Immediately after Donald’s Trump electoral victory lists began to appear of books to read if one wanted to understand just how such an unlikely candidate was able to capture the White House. Over the next year or so one of those books, Hillbilly Elegy: A Memoir of a Family and Culture in Crisis by J.D. Vance generated a lot of buzz. After several people recommended it to me I added Hillbilly Elegy to my list of books to read, making a mental note to do so should I stumble across an available copy at my public library. As luck might have it, while exploring the shelves one Saturday morning I found not one but three available copies. Figuring this was the perfect time to give Vance’s book a chance I grabbed one. I’m happy to say Hillbilly Elegy is worthy of all the praise.
In his 2016 memoir Vance recalls his life, starting with troubled childhood in Ohio being raised by his alcohol and drug abusing train wreck of a mother. (Technically, Vance isn’t from Appalachia but descended from relatives who hail from there and later migrated to the Rustbelt of Ohio where he grew up.) After being being tossed back and forth between grandparents, relatives, step parents and the like after graduating from high school Vance joined the Marines. Despite being deployed to Iraq serving in the Marines was probably the best thing that could have happened to him. He ate a healthy diet, got plenty of exercise and as a result lost a ton of weight. Most importantly, the discipline of military life instilled in him a much-needed sense of purpose and self-confidence. After leaving the Marines he earned a bachelor’s degree at Ohio State University and later a law degree from Yale. Considering Vance’s humble roots one marvels at what he’s accomplished.
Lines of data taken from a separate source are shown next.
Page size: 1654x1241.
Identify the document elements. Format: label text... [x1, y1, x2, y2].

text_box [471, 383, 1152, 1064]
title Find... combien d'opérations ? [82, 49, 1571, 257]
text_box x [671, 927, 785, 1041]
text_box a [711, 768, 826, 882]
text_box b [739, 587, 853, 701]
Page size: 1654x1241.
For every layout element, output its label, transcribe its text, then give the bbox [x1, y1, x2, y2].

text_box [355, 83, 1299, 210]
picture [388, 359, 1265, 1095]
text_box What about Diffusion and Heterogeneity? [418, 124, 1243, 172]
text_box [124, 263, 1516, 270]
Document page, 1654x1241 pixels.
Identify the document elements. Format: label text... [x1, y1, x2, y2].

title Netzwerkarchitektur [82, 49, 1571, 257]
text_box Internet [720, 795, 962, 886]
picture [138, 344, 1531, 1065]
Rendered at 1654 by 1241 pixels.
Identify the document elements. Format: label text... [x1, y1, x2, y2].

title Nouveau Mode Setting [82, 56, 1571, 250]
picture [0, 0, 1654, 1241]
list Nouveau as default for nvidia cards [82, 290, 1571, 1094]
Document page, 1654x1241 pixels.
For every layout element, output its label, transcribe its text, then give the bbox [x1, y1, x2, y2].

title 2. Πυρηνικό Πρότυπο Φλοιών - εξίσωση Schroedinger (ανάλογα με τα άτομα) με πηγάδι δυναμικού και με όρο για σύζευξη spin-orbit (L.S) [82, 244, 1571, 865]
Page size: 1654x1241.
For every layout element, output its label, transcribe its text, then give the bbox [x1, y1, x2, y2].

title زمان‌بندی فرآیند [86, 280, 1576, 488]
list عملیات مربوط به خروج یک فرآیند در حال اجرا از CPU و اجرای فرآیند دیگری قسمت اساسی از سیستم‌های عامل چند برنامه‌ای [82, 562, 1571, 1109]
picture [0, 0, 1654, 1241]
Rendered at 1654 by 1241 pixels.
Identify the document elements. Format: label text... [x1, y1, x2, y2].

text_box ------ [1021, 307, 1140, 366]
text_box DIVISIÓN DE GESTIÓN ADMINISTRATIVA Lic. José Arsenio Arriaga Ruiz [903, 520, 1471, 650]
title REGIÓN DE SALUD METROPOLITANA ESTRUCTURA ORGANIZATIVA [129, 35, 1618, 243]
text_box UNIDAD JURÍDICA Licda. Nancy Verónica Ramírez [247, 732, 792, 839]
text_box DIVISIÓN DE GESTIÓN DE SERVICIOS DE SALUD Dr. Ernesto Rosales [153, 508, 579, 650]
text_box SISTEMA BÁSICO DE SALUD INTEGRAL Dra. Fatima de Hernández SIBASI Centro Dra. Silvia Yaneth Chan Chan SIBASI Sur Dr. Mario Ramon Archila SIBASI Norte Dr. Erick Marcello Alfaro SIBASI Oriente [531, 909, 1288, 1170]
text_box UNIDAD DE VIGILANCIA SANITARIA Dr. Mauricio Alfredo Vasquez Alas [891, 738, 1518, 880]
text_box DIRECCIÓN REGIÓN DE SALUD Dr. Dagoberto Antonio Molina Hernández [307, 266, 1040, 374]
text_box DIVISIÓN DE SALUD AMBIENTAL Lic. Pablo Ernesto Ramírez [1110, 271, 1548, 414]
In Hillbilly Elegy Vance takes a critical view of the working class whites he encountered during his childhood and young adulthood, chiding them for their poor work ethic, tendency to abuse alcohol and drugs, inability to resolve conflicts peacefully without violence or verbal abuse abuse and their reluctance to relocate from areas with high unemployment and rampant poverty to places with better employment prospects. Ironically, I found echoes of these sentiments in Debra Dickerson’s 2004 book The End of Blackness, where, as an African-American writer attempting to tackle the many negative challenges affecting the black community sees the solution in greater self-reliance and adoption of more beneficial social behaviors.
In side note, in his memoir Vance mentions two mentors having a positive impact on him: Yale law professor Amy Chua and political commentator David Frum. Last December I reviewed Chua’s 2007 book Day of Empire: How Hyperpowers Rise to Global Dominance–and Why They Fall and in late 2016 I featured her 2014 book The Triple Package: How Three Unlikely Traits Explain the Rise and Fall of Cultural Groups in America. Over a decade ago, back in my pre-Wordpress days blogging on Vox I reviewed Frum’s 2007 book Comeback: Conservatism That Can Win Again.
Not only did Hillbilly Elegy measure up to all the hype I enjoyed the heck out of it, finding it insightful and compelling. There’s a good chance it will make my Favorite Nonfiction list come the end of the year.